(Camera metadata records)
──────────
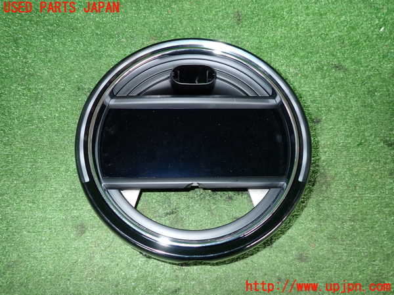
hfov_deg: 69.4
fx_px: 285
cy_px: 148
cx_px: 197
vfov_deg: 54.9
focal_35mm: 25
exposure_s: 1/30
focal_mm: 4.5
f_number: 5.6
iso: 200
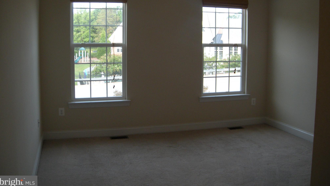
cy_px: 62
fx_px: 341
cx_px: 165
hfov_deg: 51.6
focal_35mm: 39
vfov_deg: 30.2
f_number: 3.8
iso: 96
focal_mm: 5.9
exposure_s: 1/55.3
──────────
## Exercise aim
When copying, output the data exactly and leave out the pictures.

## Result below
hfov_deg: 69.4
fx_px: 285
cy_px: 148
cx_px: 197
vfov_deg: 54.9
focal_35mm: 25
exposure_s: 1/30
focal_mm: 4.5
f_number: 5.6
iso: 200
cy_px: 62
fx_px: 341
cx_px: 165
hfov_deg: 51.6
focal_35mm: 39
vfov_deg: 30.2
f_number: 3.8
iso: 96
focal_mm: 5.9
exposure_s: 1/55.3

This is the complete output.